Find the line holding "third parties." in the entries below. Give it again exactly, along with every line after it up to and including the line holding "As shown in".

| GIVEN RECORDS |
------------------------------------------------------------------------

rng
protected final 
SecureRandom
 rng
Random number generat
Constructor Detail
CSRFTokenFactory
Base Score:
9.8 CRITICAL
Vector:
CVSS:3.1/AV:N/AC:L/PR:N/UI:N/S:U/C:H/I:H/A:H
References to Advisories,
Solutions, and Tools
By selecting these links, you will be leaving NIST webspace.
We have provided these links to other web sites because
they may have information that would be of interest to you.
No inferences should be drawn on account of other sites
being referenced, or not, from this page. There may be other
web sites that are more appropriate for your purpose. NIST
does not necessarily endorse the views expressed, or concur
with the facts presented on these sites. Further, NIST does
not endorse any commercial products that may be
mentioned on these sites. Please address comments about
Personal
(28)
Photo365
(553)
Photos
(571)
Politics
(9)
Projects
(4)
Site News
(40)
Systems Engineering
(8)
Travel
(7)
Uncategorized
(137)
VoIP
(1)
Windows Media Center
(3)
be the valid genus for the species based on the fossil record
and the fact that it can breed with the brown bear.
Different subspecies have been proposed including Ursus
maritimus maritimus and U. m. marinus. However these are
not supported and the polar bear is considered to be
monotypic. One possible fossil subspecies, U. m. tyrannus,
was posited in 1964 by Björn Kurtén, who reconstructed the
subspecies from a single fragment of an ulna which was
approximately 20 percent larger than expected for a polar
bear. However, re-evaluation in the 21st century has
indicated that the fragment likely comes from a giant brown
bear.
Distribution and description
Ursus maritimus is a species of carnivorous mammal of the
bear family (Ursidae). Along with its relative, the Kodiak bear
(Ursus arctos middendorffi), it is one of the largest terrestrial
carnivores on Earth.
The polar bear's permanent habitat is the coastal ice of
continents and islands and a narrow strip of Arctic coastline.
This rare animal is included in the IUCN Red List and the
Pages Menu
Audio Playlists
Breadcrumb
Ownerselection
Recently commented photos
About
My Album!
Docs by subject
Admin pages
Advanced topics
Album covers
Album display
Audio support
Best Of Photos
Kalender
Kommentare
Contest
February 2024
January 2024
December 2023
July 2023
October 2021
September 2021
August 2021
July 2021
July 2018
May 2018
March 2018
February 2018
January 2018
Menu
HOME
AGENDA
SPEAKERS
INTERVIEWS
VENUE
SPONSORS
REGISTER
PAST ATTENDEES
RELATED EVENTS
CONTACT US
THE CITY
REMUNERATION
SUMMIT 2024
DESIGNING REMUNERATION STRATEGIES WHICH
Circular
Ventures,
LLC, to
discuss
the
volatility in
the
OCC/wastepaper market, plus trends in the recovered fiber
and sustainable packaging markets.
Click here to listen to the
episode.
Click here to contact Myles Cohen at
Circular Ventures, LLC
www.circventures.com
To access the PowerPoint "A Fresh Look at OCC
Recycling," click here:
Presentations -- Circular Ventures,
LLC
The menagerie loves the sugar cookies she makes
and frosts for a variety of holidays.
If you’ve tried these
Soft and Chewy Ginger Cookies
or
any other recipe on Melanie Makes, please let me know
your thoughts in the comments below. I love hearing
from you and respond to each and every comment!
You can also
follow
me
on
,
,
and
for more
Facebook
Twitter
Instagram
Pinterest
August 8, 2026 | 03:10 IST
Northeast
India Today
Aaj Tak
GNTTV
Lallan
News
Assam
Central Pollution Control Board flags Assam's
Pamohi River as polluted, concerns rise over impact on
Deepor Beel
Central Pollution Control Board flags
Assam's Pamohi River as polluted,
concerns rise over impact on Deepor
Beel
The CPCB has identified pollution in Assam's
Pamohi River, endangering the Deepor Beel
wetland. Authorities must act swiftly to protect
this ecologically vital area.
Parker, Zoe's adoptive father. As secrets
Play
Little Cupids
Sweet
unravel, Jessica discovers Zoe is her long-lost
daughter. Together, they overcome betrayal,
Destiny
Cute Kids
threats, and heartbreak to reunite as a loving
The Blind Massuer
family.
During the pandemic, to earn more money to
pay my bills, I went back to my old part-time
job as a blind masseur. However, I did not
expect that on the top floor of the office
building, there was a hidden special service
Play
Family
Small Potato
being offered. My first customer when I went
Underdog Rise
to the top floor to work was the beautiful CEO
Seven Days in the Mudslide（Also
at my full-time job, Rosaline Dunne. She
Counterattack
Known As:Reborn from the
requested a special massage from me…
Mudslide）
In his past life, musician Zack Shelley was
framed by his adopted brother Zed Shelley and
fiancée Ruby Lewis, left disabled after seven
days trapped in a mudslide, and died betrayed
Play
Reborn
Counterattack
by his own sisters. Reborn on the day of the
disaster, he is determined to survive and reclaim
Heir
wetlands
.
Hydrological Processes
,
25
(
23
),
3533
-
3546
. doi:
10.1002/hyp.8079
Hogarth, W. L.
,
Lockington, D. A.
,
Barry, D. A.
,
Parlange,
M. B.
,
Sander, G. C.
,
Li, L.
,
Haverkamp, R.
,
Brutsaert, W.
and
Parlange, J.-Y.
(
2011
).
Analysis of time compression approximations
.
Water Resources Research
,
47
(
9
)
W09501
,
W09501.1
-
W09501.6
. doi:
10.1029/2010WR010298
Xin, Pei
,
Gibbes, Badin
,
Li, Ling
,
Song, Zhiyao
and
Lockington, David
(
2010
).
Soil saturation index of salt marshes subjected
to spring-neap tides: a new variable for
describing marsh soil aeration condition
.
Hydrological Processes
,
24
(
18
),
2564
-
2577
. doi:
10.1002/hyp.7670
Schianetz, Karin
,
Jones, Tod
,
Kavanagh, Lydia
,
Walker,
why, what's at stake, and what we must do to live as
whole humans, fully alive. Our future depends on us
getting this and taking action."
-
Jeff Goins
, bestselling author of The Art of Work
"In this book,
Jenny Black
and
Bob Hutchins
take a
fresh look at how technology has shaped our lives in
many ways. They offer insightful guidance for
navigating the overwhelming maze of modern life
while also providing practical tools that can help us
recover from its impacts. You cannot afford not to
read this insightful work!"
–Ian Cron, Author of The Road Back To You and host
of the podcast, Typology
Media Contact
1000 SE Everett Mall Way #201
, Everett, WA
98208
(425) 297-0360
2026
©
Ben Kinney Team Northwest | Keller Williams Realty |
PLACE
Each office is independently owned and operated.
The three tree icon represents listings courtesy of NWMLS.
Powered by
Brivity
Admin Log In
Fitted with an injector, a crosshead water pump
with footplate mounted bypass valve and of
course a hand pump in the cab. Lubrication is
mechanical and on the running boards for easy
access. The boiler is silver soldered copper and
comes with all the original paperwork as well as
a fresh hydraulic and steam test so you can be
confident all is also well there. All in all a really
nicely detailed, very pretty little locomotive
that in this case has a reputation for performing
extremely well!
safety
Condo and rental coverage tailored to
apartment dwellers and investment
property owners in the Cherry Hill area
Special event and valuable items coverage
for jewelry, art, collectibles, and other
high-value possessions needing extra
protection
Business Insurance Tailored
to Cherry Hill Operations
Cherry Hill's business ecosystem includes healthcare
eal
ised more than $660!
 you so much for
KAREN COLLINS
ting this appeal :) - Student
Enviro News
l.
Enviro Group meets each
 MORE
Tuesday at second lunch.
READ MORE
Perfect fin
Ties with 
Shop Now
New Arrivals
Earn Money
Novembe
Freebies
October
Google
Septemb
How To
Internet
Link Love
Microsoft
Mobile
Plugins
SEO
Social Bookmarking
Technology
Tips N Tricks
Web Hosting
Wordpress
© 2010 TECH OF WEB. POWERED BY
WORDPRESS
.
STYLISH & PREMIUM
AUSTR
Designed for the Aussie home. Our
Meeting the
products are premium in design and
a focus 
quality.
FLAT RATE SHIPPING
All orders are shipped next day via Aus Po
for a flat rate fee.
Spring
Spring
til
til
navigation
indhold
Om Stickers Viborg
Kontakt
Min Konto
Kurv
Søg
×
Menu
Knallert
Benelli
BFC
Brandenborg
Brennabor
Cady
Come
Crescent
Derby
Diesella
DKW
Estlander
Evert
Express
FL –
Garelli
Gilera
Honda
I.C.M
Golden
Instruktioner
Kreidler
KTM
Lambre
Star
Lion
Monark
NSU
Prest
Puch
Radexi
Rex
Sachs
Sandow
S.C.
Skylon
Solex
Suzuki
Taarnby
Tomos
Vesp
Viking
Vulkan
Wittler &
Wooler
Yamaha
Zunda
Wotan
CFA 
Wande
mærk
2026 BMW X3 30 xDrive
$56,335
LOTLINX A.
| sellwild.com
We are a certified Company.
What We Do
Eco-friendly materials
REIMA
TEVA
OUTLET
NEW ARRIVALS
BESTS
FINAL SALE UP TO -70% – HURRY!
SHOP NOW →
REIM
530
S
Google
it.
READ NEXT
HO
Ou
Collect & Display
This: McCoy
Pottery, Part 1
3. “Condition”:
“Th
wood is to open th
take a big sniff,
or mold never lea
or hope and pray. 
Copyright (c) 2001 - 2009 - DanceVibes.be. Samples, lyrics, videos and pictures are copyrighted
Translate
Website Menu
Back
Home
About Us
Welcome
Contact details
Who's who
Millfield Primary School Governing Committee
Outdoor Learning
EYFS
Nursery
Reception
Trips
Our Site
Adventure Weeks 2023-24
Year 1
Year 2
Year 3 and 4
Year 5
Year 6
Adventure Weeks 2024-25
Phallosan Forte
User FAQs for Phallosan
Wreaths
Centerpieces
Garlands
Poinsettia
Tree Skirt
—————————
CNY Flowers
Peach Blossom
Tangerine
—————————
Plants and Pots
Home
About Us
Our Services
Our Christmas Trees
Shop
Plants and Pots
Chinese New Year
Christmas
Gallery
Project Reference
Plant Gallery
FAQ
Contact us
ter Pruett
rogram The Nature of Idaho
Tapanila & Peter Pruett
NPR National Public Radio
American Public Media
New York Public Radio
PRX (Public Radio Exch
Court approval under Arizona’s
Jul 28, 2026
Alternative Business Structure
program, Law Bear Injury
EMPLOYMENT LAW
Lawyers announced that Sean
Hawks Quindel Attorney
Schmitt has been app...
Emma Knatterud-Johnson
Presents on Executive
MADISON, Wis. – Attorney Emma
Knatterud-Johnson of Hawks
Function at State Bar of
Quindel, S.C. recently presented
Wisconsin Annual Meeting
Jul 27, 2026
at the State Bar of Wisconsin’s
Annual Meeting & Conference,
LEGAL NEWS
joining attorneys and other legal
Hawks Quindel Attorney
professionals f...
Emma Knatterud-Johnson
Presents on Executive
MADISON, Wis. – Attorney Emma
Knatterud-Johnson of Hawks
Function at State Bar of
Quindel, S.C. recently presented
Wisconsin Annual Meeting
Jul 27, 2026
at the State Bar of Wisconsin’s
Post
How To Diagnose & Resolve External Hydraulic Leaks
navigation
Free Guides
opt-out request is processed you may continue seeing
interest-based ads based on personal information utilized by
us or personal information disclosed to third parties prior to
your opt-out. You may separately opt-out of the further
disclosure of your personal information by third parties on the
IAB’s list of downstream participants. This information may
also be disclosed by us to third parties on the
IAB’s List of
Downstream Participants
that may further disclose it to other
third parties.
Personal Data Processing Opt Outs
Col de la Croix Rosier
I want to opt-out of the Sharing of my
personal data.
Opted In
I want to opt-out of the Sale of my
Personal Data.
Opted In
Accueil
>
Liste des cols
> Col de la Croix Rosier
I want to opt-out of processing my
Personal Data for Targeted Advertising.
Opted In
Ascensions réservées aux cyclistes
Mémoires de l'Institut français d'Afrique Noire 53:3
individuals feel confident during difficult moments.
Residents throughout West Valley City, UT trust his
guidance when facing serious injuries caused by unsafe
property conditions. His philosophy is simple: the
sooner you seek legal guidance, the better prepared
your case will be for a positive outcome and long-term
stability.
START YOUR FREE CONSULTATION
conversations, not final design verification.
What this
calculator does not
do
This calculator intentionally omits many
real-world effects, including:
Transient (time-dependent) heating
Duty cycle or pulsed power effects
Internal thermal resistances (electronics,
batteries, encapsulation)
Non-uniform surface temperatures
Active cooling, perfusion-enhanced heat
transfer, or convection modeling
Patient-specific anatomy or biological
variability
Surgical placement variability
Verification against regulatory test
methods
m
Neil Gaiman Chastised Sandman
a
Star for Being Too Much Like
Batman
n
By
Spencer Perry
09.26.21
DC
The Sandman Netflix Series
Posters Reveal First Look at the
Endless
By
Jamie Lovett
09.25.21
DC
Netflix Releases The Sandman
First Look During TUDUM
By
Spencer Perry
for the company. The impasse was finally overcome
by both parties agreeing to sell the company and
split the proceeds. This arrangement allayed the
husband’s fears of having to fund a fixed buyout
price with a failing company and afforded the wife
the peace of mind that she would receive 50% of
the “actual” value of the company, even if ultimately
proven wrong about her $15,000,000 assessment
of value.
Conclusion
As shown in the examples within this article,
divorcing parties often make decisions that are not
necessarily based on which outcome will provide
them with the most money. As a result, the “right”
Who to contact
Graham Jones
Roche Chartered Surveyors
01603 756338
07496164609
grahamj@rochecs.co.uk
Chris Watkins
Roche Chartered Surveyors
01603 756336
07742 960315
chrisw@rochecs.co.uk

------------------------------------------------------------------------

| SOLUTION TO THIS TASK |
third parties.
Personal Data Processing Opt Outs
Col de la Croix Rosier
I want to opt-out of the Sharing of my
personal data.
Opted In
I want to opt-out of the Sale of my
Personal Data.
Opted In
Accueil
>
Liste des cols
> Col de la Croix Rosier
I want to opt-out of processing my
Personal Data for Targeted Advertising.
Opted In
Ascensions réservées aux cyclistes
Mémoires de l'Institut français d'Afrique Noire 53:3
individuals feel confident during difficult moments.
Residents throughout West Valley City, UT trust his
guidance when facing serious injuries caused by unsafe
property conditions. His philosophy is simple: the
sooner you seek legal guidance, the better prepared
your case will be for a positive outcome and long-term
stability.
START YOUR FREE CONSULTATION
conversations, not final design verification.
What this
calculator does not
do
This calculator intentionally omits many
real-world effects, including:
Transient (time-dependent) heating
Duty cycle or pulsed power effects
Internal thermal resistances (electronics,
batteries, encapsulation)
Non-uniform surface temperatures
Active cooling, perfusion-enhanced heat
transfer, or convection modeling
Patient-specific anatomy or biological
variability
Surgical placement variability
Verification against regulatory test
methods
m
Neil Gaiman Chastised Sandman
a
Star for Being Too Much Like
Batman
n
By
Spencer Perry
09.26.21
DC
The Sandman Netflix Series
Posters Reveal First Look at the
Endless
By
Jamie Lovett
09.25.21
DC
Netflix Releases The Sandman
First Look During TUDUM
By
Spencer Perry
for the company. The impasse was finally overcome
by both parties agreeing to sell the company and
split the proceeds. This arrangement allayed the
husband’s fears of having to fund a fixed buyout
price with a failing company and afforded the wife
the peace of mind that she would receive 50% of
the “actual” value of the company, even if ultimately
proven wrong about her $15,000,000 assessment
of value.
Conclusion
As shown in the examples within this article,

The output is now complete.